[Saved data entries]
==========

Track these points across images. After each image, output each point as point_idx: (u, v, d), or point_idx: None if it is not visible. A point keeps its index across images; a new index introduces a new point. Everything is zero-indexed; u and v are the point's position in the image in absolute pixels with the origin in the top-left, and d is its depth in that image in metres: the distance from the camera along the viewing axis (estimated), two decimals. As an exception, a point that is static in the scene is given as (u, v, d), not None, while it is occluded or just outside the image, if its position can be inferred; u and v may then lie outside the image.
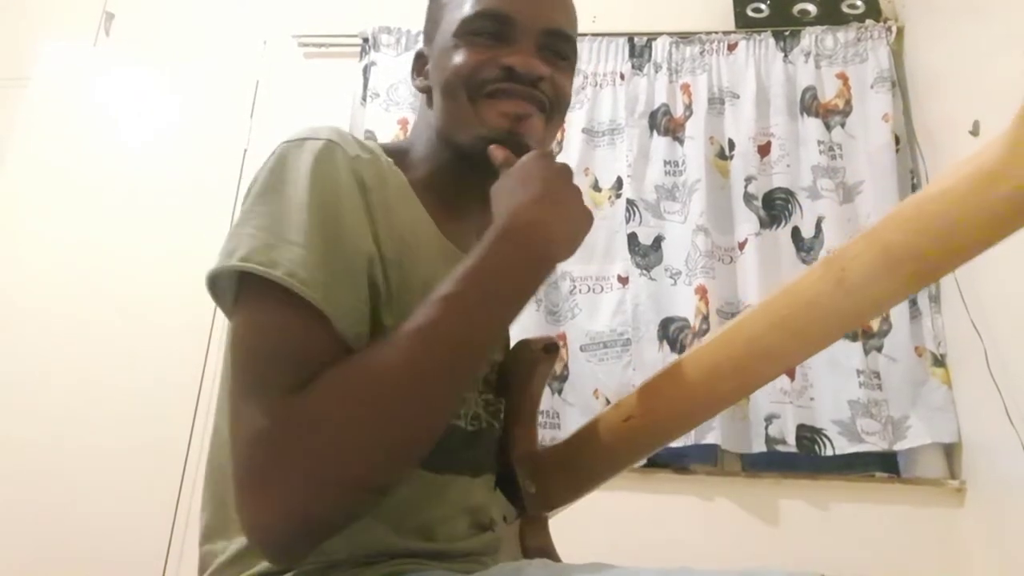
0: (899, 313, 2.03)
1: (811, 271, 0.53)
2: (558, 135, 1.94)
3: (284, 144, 0.64)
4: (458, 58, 0.71)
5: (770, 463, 2.04)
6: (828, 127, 2.25)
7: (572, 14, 0.79)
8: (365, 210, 0.62)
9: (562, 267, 2.21)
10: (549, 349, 0.79)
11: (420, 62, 0.81)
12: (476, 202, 0.74)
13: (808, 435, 1.98)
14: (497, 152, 0.67)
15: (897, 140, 2.20)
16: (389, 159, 0.68)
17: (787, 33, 2.36)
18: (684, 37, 2.40)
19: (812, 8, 2.41)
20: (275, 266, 0.56)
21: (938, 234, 0.44)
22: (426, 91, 0.78)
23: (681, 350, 2.08)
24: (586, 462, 0.73)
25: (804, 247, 2.15)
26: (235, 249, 0.59)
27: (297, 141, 0.63)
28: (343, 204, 0.60)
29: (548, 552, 0.77)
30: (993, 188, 0.41)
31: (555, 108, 0.74)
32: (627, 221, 2.21)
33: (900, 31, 2.33)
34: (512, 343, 0.82)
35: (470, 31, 0.72)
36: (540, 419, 2.19)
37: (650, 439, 0.67)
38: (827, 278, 0.51)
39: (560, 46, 0.74)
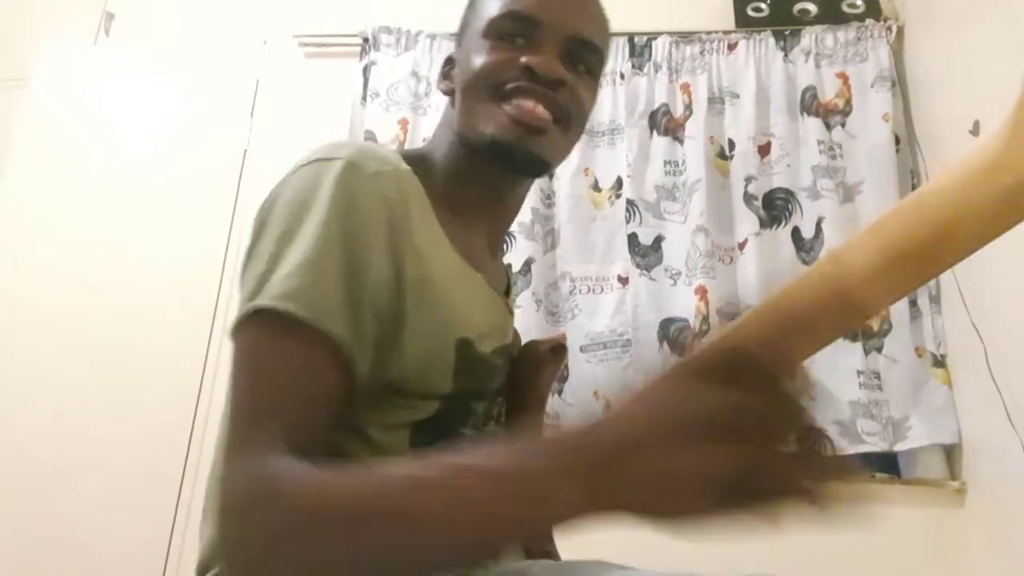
0: (899, 313, 2.03)
1: (814, 267, 0.53)
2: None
3: (303, 167, 0.62)
4: (480, 57, 0.72)
5: (770, 463, 2.04)
6: (828, 127, 2.24)
7: (603, 27, 0.78)
8: (387, 231, 0.60)
9: (562, 267, 2.21)
10: (556, 351, 0.80)
11: (448, 66, 0.80)
12: (486, 210, 0.76)
13: (808, 435, 1.98)
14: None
15: (897, 140, 2.19)
16: (408, 168, 0.65)
17: (787, 32, 2.35)
18: (684, 37, 2.39)
19: (812, 7, 2.40)
20: (287, 298, 0.54)
21: (938, 229, 0.44)
22: (450, 94, 0.77)
23: (681, 351, 2.07)
24: None
25: (804, 247, 2.15)
26: (256, 288, 0.56)
27: (315, 163, 0.61)
28: (363, 230, 0.58)
29: (550, 556, 0.77)
30: (992, 182, 0.41)
31: (572, 119, 0.73)
32: (627, 221, 2.20)
33: (900, 30, 2.33)
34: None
35: (496, 32, 0.72)
36: (540, 419, 2.19)
37: None
38: (831, 273, 0.50)
39: (584, 55, 0.74)
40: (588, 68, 0.75)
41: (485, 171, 0.73)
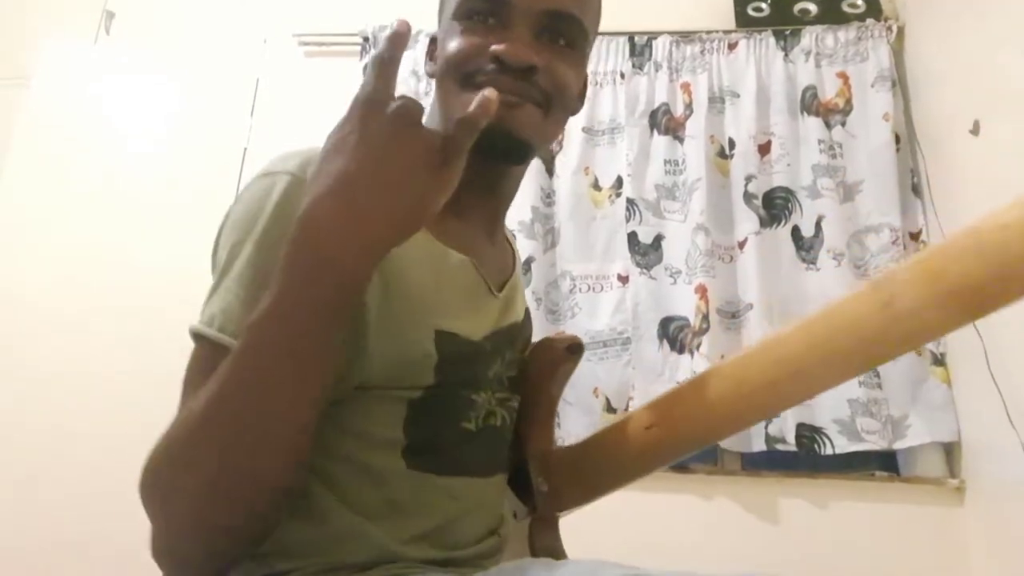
0: (899, 312, 2.03)
1: (857, 294, 0.51)
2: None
3: (254, 181, 0.62)
4: (452, 44, 0.68)
5: (770, 462, 2.04)
6: (828, 126, 2.25)
7: None
8: None
9: (562, 266, 2.21)
10: (573, 349, 0.78)
11: (432, 46, 0.76)
12: (476, 197, 0.72)
13: (808, 434, 1.98)
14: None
15: (897, 139, 2.20)
16: None
17: (788, 32, 2.36)
18: (684, 36, 2.40)
19: (812, 7, 2.40)
20: (211, 321, 0.57)
21: (998, 266, 0.42)
22: (435, 76, 0.74)
23: (681, 349, 2.09)
24: (602, 466, 0.72)
25: (804, 246, 2.15)
26: (203, 307, 0.60)
27: (264, 177, 0.62)
28: None
29: (556, 552, 0.76)
30: None
31: (554, 101, 0.68)
32: (627, 220, 2.20)
33: (901, 30, 2.33)
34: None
35: (465, 12, 0.68)
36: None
37: (669, 450, 0.66)
38: (874, 302, 0.48)
39: (562, 28, 0.68)
40: (569, 41, 0.69)
41: (469, 160, 0.69)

==========

◆ THE PROBLEM ◆
Print each record exactly as it stands, leaving the images out.

◆ SOLUTION FOR THIS TASK ◆
Track these points across images. After each image, output each point as point_idx: (u, v, d), or point_idx: None if it is not visible. A point keeps its index across images; a new index introduces a new point. Everything is zero-indexed; u and v are the point's position in the image in absolute pixels with the origin in the top-left, and d is its depth in that image in metres: the distance from the camera along the viewing axis (estimated), two decimals. As an exception, a point that is static in the scene is given as (u, v, d), not None, while it is occluded or just outside the image, if its position can be inferred; u and v may then lie outside the image.
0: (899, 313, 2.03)
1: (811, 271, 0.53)
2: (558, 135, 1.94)
3: (284, 144, 0.64)
4: (458, 58, 0.71)
5: (770, 463, 2.04)
6: (828, 127, 2.25)
7: (572, 14, 0.79)
8: (365, 210, 0.62)
9: (562, 267, 2.21)
10: (549, 349, 0.79)
11: (420, 62, 0.81)
12: (476, 202, 0.74)
13: (808, 435, 1.98)
14: (497, 152, 0.67)
15: (897, 140, 2.20)
16: (389, 159, 0.68)
17: (787, 33, 2.36)
18: (684, 37, 2.40)
19: (812, 8, 2.41)
20: (275, 266, 0.56)
21: (938, 234, 0.44)
22: (426, 91, 0.78)
23: (681, 350, 2.08)
24: (586, 462, 0.73)
25: (804, 247, 2.15)
26: (235, 249, 0.59)
27: (297, 141, 0.63)
28: (343, 204, 0.60)
29: (548, 552, 0.77)
30: (993, 188, 0.41)
31: (555, 108, 0.74)
32: (627, 221, 2.21)
33: (900, 31, 2.33)
34: (512, 343, 0.82)
35: (470, 31, 0.72)
36: (540, 419, 2.19)
37: (650, 439, 0.67)
38: (827, 278, 0.51)
39: (560, 46, 0.74)
0: (899, 313, 2.03)
1: (814, 267, 0.53)
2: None
3: (303, 167, 0.62)
4: (480, 57, 0.72)
5: (770, 463, 2.04)
6: (828, 127, 2.24)
7: (603, 27, 0.78)
8: (387, 231, 0.60)
9: (562, 267, 2.21)
10: (556, 351, 0.80)
11: (448, 66, 0.80)
12: (486, 210, 0.76)
13: (808, 435, 1.98)
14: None
15: (897, 140, 2.19)
16: (408, 168, 0.65)
17: (787, 32, 2.35)
18: (684, 37, 2.39)
19: (812, 7, 2.40)
20: (287, 298, 0.54)
21: (938, 229, 0.44)
22: (450, 94, 0.77)
23: (681, 351, 2.07)
24: None
25: (804, 247, 2.15)
26: (256, 288, 0.56)
27: (315, 163, 0.61)
28: (363, 230, 0.58)
29: (550, 556, 0.77)
30: (992, 182, 0.41)
31: (572, 119, 0.73)
32: (627, 221, 2.20)
33: (900, 30, 2.33)
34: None
35: (496, 32, 0.72)
36: (540, 419, 2.19)
37: None
38: (831, 273, 0.50)
39: (584, 55, 0.74)
40: (588, 68, 0.75)
41: (485, 171, 0.73)
0: (899, 312, 2.03)
1: (857, 294, 0.51)
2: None
3: (254, 181, 0.62)
4: (452, 44, 0.68)
5: (770, 462, 2.04)
6: (828, 126, 2.25)
7: None
8: None
9: (562, 266, 2.21)
10: (573, 349, 0.78)
11: (432, 46, 0.76)
12: (476, 197, 0.72)
13: (808, 434, 1.98)
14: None
15: (897, 139, 2.20)
16: None
17: (788, 32, 2.36)
18: (684, 36, 2.40)
19: (812, 7, 2.40)
20: (211, 321, 0.57)
21: (998, 266, 0.42)
22: (435, 76, 0.74)
23: (681, 349, 2.09)
24: (602, 466, 0.72)
25: (804, 246, 2.15)
26: (203, 307, 0.60)
27: (264, 177, 0.62)
28: None
29: (556, 552, 0.76)
30: None
31: (554, 101, 0.68)
32: (627, 220, 2.20)
33: (901, 30, 2.33)
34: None
35: (465, 12, 0.68)
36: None
37: (669, 450, 0.66)
38: (874, 302, 0.48)
39: (562, 28, 0.68)
40: (569, 41, 0.69)
41: (469, 160, 0.69)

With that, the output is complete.